Background. Invasive streptococcal disease (ISD) and toxic shock syndrome (STSS) result in over 160,000 deaths each year. Effective preventative or therapeutic approaches are desperately needed.
Methods. We modelled ISD and STSS in HLA-transgenic mice infected with a clinically lethal isolate expressing the SAg, Streptococcal pyrogenic exotoxin (Spe) C. We assessed if vaccination with a conserved streptococcal M protein peptide will prevent STSS like disease and protect mice. We also tested a therapeutic approach involving vaccine antibodies with or without antibodies to SpeC.

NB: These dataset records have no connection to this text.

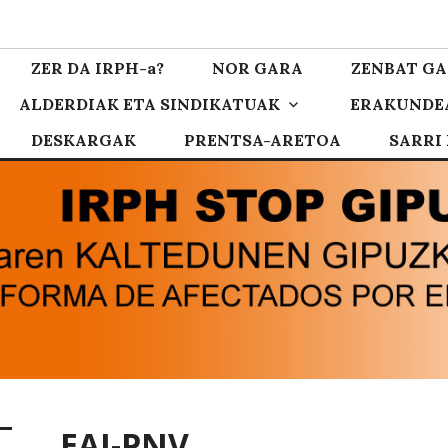
zkoa
ZER DA IRPH-a?
NOR GARA
ZENBAT GA
ALDERDIAK ETA SINDIKATUAK
ERAKUNDE
DESKARGAK
PRENTSA-ARETOA
SARRI
EAJ-PNV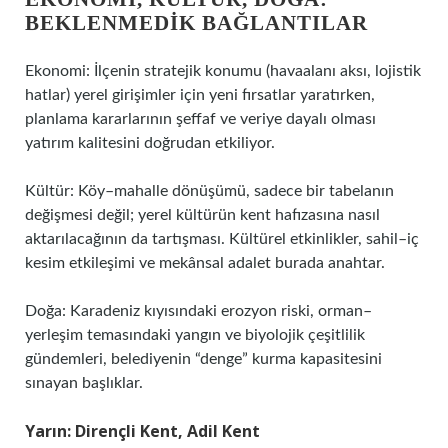
BEKLENMEDIK BAĞLANTILAR
Ekonomi: İlçenin stratejik konumu (havaalanı aksı, lojistik
hatlar) yerel girişimler için yeni fırsatlar yaratırken,
planlama kararlarının şeffaf ve veriye dayalı olması
yatırım kalitesini doğrudan etkiliyor.
Kültür: Köy–mahalle dönüşümü, sadece bir tabelanın
değişmesi değil; yerel kültürün kent hafızasına nasıl
aktarılacağının da tartışması. Kültürel etkinlikler, sahil–iç
kesim etkileşimi ve mekânsal adalet burada anahtar.
Doğa: Karadeniz kıyısındaki erozyon riski, orman–
yerleşim temasındaki yangın ve biyolojik çeşitlilik
gündemleri, belediyenin “denge” kurma kapasitesini
sınayan başlıklar.
Yarın: Dirençli Kent, Adil Kent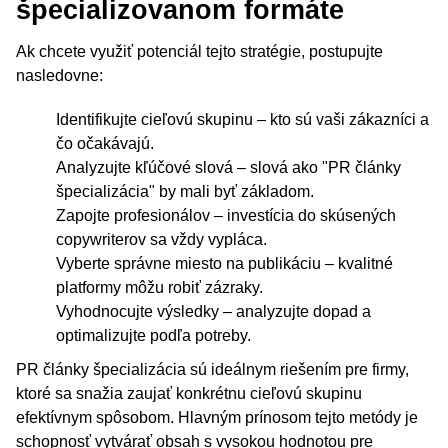
špecializovanom formáte
Ak chcete využiť potenciál tejto stratégie, postupujte
nasledovne:
Identifikujte cieľovú skupinu – kto sú vaši zákazníci a
čo očakávajú.
Analyzujte kľúčové slová – slová ako "PR články
špecializácia" by mali byť základom.
Zapojte profesionálov – investícia do skúsených
copywriterov sa vždy vypláca.
Vyberte správne miesto na publikáciu – kvalitné
platformy môžu robiť zázraky.
Vyhodnocujte výsledky – analyzujte dopad a
optimalizujte podľa potreby.
PR články špecializácia sú ideálnym riešením pre firmy,
ktoré sa snažia zaujať konkrétnu cieľovú skupinu
efektívnym spôsobom. Hlavným prínosom tejto metódy je
schopnosť vytvárať obsah s vysokou hodnotou pre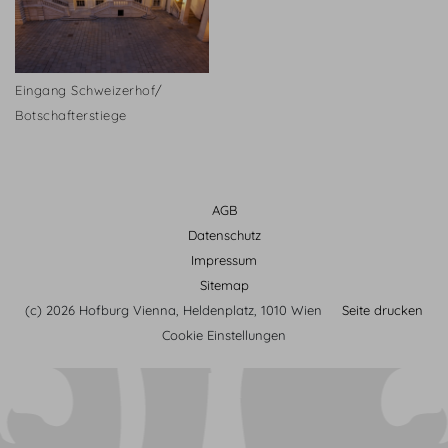
Eingang Schweizerhof/
Botschafterstiege
AGB
Datenschutz
Impressum
Sitemap
(c) 2026 Hofburg Vienna, Heldenplatz, 1010 Wien
Seite drucken
Cookie Einstellungen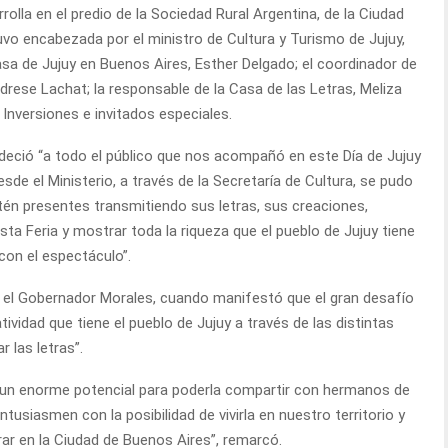
rolla en el predio de la Sociedad Rural Argentina, de la Ciudad
vo encabezada por el ministro de Cultura y Turismo de Jujuy,
Casa de Jujuy en Buenos Aires, Esther Delgado; el coordinador de
edrese Lachat; la responsable de la Casa de las Letras, Meliza
 Inversiones e invitados especiales.
radeció “a todo el público que nos acompañó en este Día de Jujuy
de el Ministerio, a través de la Secretaría de Cultura, se pudo
tén presentes transmitiendo sus letras, sus creaciones,
ta Feria y mostrar toda la riqueza que el pueblo de Jujuy tiene
con el espectáculo”.
o el Gobernador Morales, cuando manifestó que el gran desafío
eatividad que tiene el pueblo de Jujuy a través de las distintas
 las letras”.
, un enorme potencial para poderla compartir con hermanos de
tusiasmen con la posibilidad de vivirla en nuestro territorio y
r en la Ciudad de Buenos Aires”, remarcó.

Results. We demonstrated that both SpeC and the M protein, act cooperatively in the STSS pathogenesis. Vaccination with J8 protected against STSS by causing significant reduction in bacteraemia, which was associated with the absence of SpeC and inflammatory cytokines from the blood. Passive immunotherapy with J8 antibodies, resolved established disease and ablated the mitogenic and inflammatory activity of the M protein. Immunotherapy with antibodies to SpeC additionally blocked the mitogenic activity of SpeC. Genomic analysis of 77 recent ISD isolates of StrepA, demonstrated that anti-J8 antibodies theoretically recognize at least 73, providing strong support for using J8 antibodies, with or without antibodies to SpeC, as a therapeutic approach. Recently, monoclonal antibodies against the conserved region epitope (p*17) have shown efficacy in treating STSS due to SpeA and SpeC.
Conclusion. Vaccination or a combination immunotherapy with conserved M protein-based peptide will result in toxin neutralization as well as clearance of StrepA from the blood, correlating with a rapid improvement in the clinical and pathological features of STSS-like disease.